Enceinte, j’ai lu ce texte qui m’a beaucoup fait réfléchir. Mon collègue nous proposait de déterminer des valeurs familiales. C’est vraiment un exercice intéressant, mais on choisit ça comment, des valeurs familiales?
Puis, une amie m’a prêté le livre Libres enfants de Summerhill. Ce livre a été écrit dans les années 60 par A.S. Neill, un enseignant devenu directeur d’école. Ce dernier a fondé, en 1921, une école alternative où la liberté est au cœur de l’éducation. À travers les différents chapitres du livre, il nous présente des exemples concrets de méthodes utilisées pour permettre aux enfants de s’épanouir tout en étant pleinement libres. Les enfants sont par exemple libres d’assister ou non aux cours, donc libres de jouer ou d’étudier des matières scolaires. Les enfants établissent eux-mêmes, de manière démocratique, les règles qu’ils devront respecter dans l’établissement.
Ce qui m’a fascinée de cette lecture, c’est le constat que fait l’auteur à l’effet que la très grande majorité des enfants qui ont fréquenté son établissement ont choisi de suivre les cours magistraux et ont obtenu leur diplôme. Que lorsqu’il n’est contraint à rien, et lorsqu’il peut explorer à fond chacun de ses désirs et impulsions, naturellement l’enfant sera curieux, avide d’apprendre, et voudra tendre vers l’éducation.
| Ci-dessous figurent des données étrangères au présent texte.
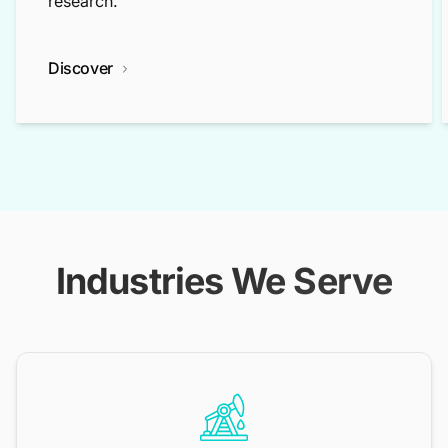
research.
Discover
Industries We Serve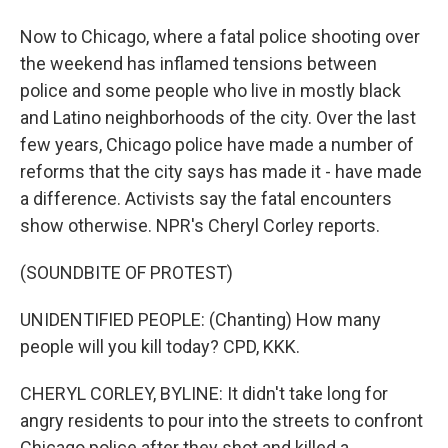
Now to Chicago, where a fatal police shooting over
the weekend has inflamed tensions between
police and some people who live in mostly black
and Latino neighborhoods of the city. Over the last
few years, Chicago police have made a number of
reforms that the city says has made it - have made
a difference. Activists say the fatal encounters
show otherwise. NPR's Cheryl Corley reports.
(SOUNDBITE OF PROTEST)
UNIDENTIFIED PEOPLE: (Chanting) How many
people will you kill today? CPD, KKK.
CHERYL CORLEY, BYLINE: It didn't take long for
angry residents to pour into the streets to confront
Chicago police after they shot and killed a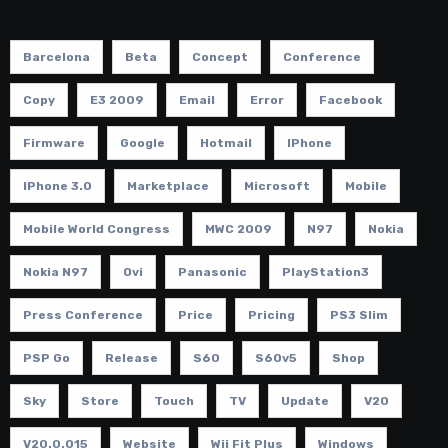
Barcelona
Beta
Concept
Conference
Copy
E3 2009
Email
Error
Facebook
Firmware
Google
Hotmail
IPhone
IPhone 3.0
Marketplace
Microsoft
Mobile
Mobile World Congress
MWC 2009
N97
Nokia
Nokia N97
Ovi
Panasonic
PlayStation3
Press Conference
Price
Pricing
PS3 Slim
PSP Go
Release
S60
S60v5
Shop
Sky
Store
Touch
TV
Update
V20
V20.0.015
Website
Wii Fit Plus
Windows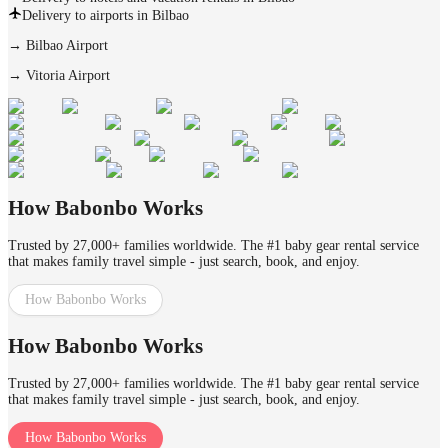
Delivery to airports in Bilbao
→
Bilbao Airport
→
Vitoria Airport
How Babonbo Works
Trusted by 27,000+ families worldwide. The #1 baby gear rental service
that makes family travel simple - just search, book, and enjoy.
How Babonbo Works
How Babonbo Works
Trusted by 27,000+ families worldwide. The #1 baby gear rental service
that makes family travel simple - just search, book, and enjoy.
How Babonbo Works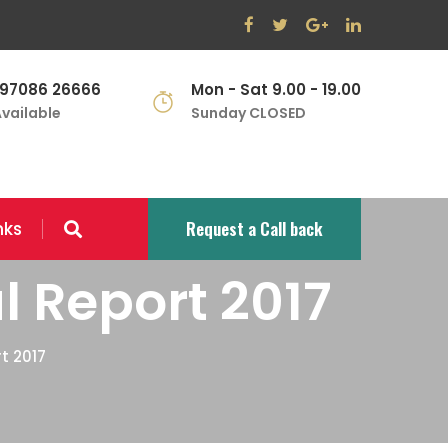
 97086 26666
Mon - Sat 9.00 - 19.00
vailable
Sunday CLOSED
Request a Call back
nks
l Report 2017
t 2017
La lecture nous ayant séduits, chéri et moi, nous avons choisi cette valeur comme l’une de celles qui régneraient au cœur de notre famille.
Il faut toutefois poser un fondement important : la liberté telle que pratiquée à Summerhill et dans mon foyer n’est pas l’anarchie. Un enfant libre n’est pas un enfant roi. La liberté d’un individu se termine dès que la liberté de l’autre est brimée. Par exemple, mon enfant peut jouer dans l’évier de la cuisine et jeter de l’eau par terre (il est libre de ses loisirs). Cependant ce n’est pas moi qui devrai éponger le plancher (sa liberté ne brimera pas la mienne en m’obligeant à nettoyer). Mon enfant apprendra donc les conséquences de sa liberté en ramassant ses dégâts. Alors que l’enfant roi aura fait des dégâts, et n’aura pas été contraint de les ramasser.
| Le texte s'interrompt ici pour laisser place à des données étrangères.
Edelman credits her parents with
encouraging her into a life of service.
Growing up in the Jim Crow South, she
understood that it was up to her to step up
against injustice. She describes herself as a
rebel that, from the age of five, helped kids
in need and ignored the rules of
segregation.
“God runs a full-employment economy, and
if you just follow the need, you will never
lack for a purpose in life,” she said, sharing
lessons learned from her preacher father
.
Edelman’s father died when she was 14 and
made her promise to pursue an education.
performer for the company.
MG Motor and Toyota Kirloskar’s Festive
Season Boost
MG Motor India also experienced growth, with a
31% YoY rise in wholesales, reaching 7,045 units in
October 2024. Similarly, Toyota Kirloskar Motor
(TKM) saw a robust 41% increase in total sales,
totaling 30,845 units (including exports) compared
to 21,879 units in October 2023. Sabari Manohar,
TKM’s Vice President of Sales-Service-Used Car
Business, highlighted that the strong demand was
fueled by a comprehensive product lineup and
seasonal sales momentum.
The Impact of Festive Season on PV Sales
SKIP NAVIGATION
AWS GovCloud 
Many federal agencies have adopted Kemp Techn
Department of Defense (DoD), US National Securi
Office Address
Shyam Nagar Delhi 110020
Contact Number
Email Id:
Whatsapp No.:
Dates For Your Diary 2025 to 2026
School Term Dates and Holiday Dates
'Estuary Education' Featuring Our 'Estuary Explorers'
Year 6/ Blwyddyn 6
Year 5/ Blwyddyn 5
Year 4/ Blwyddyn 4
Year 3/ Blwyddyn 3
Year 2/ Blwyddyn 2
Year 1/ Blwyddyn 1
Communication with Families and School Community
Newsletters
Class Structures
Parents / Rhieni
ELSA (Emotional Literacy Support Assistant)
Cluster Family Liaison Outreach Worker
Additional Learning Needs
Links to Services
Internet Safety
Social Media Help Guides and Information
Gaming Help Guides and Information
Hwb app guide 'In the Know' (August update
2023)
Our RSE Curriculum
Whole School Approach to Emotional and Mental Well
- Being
L’auteur de Summerhill lui-même convient que la démarcation entre liberté et encadrement pose un défi continuel. Le bon jugement doit s’exercer là comme ailleurs. L’auteur admet notamment que la sécurité doit primer sur toute forme de liberté. Ainsi, lorsque la liberté de mes enfants met en jeu leur sécurité, j’interviens. Par exemple, mes enfants de 2 ans sont tout à fait capables de décider s’ils veulent ou non être attachés dans leur poussette : les conséquences possibles sont minimes, et le risque calculé. Cependant, en auto, jamais je ne leur laisse la liberté d’être attachés ou non. De même, laisser des enfants de 2 ans jouer jusqu’à s’épuiser le soir sous prétexte de ne pas entraver leur liberté est inapproprié et ne pourra que rendre toute la maisonnée irritable et irritée ; c’est à l’adulte de mettre un horaire de vie et de sommeil en place.
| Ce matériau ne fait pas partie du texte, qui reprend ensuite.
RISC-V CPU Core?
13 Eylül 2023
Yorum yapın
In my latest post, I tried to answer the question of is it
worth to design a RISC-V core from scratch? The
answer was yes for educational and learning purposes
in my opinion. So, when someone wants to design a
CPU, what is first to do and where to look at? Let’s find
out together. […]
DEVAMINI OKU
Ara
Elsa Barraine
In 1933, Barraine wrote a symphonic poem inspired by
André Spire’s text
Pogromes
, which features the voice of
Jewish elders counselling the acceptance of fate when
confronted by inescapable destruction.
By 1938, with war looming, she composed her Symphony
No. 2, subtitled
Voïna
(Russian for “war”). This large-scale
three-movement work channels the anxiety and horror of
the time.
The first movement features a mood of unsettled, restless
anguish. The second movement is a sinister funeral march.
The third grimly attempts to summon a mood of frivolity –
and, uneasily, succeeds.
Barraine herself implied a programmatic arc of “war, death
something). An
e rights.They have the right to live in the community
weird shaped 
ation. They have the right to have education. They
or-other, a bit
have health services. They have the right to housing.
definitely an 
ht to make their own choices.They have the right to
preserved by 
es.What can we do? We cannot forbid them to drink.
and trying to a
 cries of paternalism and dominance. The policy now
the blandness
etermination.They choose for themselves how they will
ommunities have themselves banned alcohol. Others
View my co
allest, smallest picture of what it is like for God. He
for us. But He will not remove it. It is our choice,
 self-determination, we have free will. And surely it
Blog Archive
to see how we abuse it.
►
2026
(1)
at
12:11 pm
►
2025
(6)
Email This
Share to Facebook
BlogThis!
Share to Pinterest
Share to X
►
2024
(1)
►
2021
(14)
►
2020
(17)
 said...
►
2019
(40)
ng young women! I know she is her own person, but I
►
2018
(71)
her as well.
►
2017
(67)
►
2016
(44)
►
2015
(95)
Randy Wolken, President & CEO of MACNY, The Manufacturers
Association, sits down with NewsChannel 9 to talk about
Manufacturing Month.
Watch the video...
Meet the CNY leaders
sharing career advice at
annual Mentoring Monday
Parce que la liberté est un concept vaste, et que c’est une valeur qui me tient à cœur, je rédigerai quelques textes à venir, pour illustrer comment la liberté est offerte à mes enfants en fonction de leur âge.
Pour les intéressés, l’école Summerhill existe encore, a toujours la même philosophie et est maintenant dirigée par la fille de son fondateur.